Intercept Shares Rise as Drug Sales Recover After Patient Deaths

(Bloomberg) -- Intercept Pharmaceuticals Inc. rose to the highest level since September after the company reported increasing sales of its potential blockbuster Ocaliva, a drug previously linked by U.S. officials to the death of 19 people.

Sales of Ocaliva, which is approved to treat a rare liver disease called primary biliary cholangitis, climbed to $43.2 million in the second quarter, the New York-based drugmaker said Thursday. That beat analysts’ estimates of $40.3 million, and was up $8 million from the previous quarter.

In September, Intercept reported 10 deaths in people who had taken the drug. Shortly after, the U.S. Food and Drug Administration issued a warning about excessive dosing of Ocaliva and boosted the death toll to 19. Intercept shares plummeted about 45 percent over the next two weeks, and Ocaliva sales fell for two straight quarters.

Since then the stock has been climbing back. Shares rose to $101.80 in New York on Thursday, the highest since before the deaths were announced. That’s still a far cry from the stock’s record high of $462.26 in 2014 after Intercept first reported positive trial results for Ocaliva.

▶ _TASK INSTRUCTIONS_:
1. Return the passage from the Intercept shares text that starts at "In September, Intercept" and ends at "results for Ocaliva.", copied word for word.
2. Continue the Intercept shares text with what comes next after the last sentence shown.

▶ _DATA PROVIDED_:
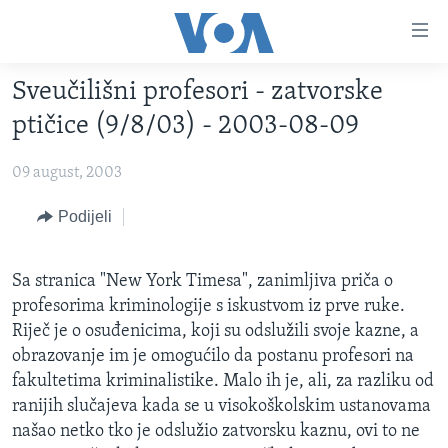
Linkovi
Pređi
na
Sveučilišni profesori - zatvorske
glavni
TV PROGRAM
sadržaj
ptičice (9/8/03) - 2003-08-09
VIDEO
Pređi
na
09 august, 2003
FOTOGRAFIJE DANA
glavnu
VIJESTI
Podijeli
navigaciju
Idi
NAUKA I TEHNOLOGIJA
SJEDINJENE AMERIČKE DRŽAVE
na
Sa stranica "New York Timesa", zanimljiva priča o
SPECIJALNI PROJEKTI
BOSNA I HERCEGOVINA
pretragu
profesorima kriminologije s iskustvom iz prve ruke.
KORUPCIJA
SVIJET
Riječ je o osuđenicima, koji su odslužili svoje kazne, a
obrazovanje im je omogućilo da postanu profesori na
SLOBODA MEDIJA
fakultetima kriminalistike. Malo ih je, ali, za razliku od
ŽENSKA STRANA
ranijih slučajeva kada se u visokoškolskim ustanovama
IZBJEGLIČKA STRANA
našao netko tko je odslužio zatvorsku kaznu, ovi to ne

▶ _RESULTS IN ORDER_:
1.
In September, Intercept reported 10 deaths in people who had taken the drug. Shortly after, the U.S. Food and Drug Administration issued a warning about excessive dosing of Ocaliva and boosted the death toll to 19. Intercept shares plummeted about 45 percent over the next two weeks, and Ocaliva sales fell for two straight quarters.

Since then the stock has been climbing back. Shares rose to $101.80 in New York on Thursday, the highest since before the deaths were announced. That’s still a far cry from the stock’s record high of $462.26 in 2014 after Intercept first reported positive trial results for Ocaliva.

2.
Ocaliva is also in phase 3 trials for treating NASH, a separate liver disease that’s estimated to occur in 3 percent to 12 percent of Americans, according to the U.S. National Institutes of Health. That market potential could turn Ocaliva into a $1 billion sales hit by 2021, according to analysts.

Other drugmakers are testing treatments for NASH as well, although Intercept is racing to be first on the market. Results of the drugmaker’s current trial are expected in the first half of 2019. During a call with investors Thursday, company leadership said it was too early to discuss preliminary trial results.

“We think the stock will generally continue to climb high over next six to nine months,” Jefferies Group analyst Michael Yee wrote.